-- RECORDS PROVIDED --
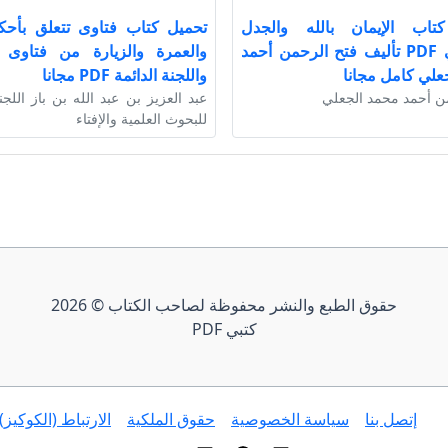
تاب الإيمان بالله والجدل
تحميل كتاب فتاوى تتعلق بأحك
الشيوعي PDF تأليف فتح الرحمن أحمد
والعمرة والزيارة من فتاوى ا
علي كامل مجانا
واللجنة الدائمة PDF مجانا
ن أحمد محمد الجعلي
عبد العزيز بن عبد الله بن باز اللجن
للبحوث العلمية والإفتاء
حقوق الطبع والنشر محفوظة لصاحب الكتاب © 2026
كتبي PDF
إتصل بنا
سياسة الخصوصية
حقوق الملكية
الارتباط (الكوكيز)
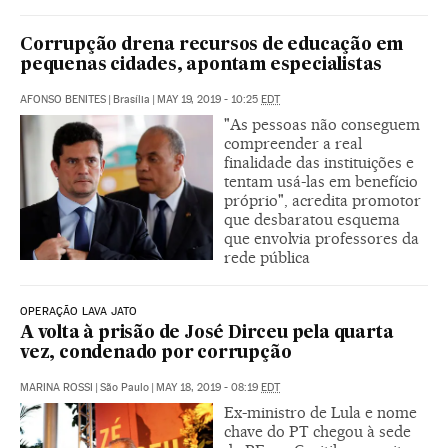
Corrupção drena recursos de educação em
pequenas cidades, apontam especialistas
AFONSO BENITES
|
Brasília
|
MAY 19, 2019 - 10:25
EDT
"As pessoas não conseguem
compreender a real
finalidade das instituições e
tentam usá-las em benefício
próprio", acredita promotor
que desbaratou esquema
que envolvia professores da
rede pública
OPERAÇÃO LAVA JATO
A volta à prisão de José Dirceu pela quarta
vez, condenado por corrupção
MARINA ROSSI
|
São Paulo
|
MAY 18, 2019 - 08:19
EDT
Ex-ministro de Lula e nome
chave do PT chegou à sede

-- ASSIGNMENT --
Repeat the whole of the material above exactly, but keep the pictures out.

-- TASK SOLUTION --
تاب الإيمان بالله والجدل
تحميل كتاب فتاوى تتعلق بأحك
الشيوعي PDF تأليف فتح الرحمن أحمد
والعمرة والزيارة من فتاوى ا
علي كامل مجانا
واللجنة الدائمة PDF مجانا
ن أحمد محمد الجعلي
عبد العزيز بن عبد الله بن باز اللجن
للبحوث العلمية والإفتاء
حقوق الطبع والنشر محفوظة لصاحب الكتاب © 2026
كتبي PDF
إتصل بنا
سياسة الخصوصية
حقوق الملكية
الارتباط (الكوكيز)
Corrupção drena recursos de educação em
pequenas cidades, apontam especialistas
AFONSO BENITES
|
Brasília
|
MAY 19, 2019 - 10:25
EDT
"As pessoas não conseguem
compreender a real
finalidade das instituições e
tentam usá-las em benefício
próprio", acredita promotor
que desbaratou esquema
que envolvia professores da
rede pública
OPERAÇÃO LAVA JATO
A volta à prisão de José Dirceu pela quarta
vez, condenado por corrupção
MARINA ROSSI
|
São Paulo
|
MAY 18, 2019 - 08:19
EDT
Ex-ministro de Lula e nome
chave do PT chegou à sede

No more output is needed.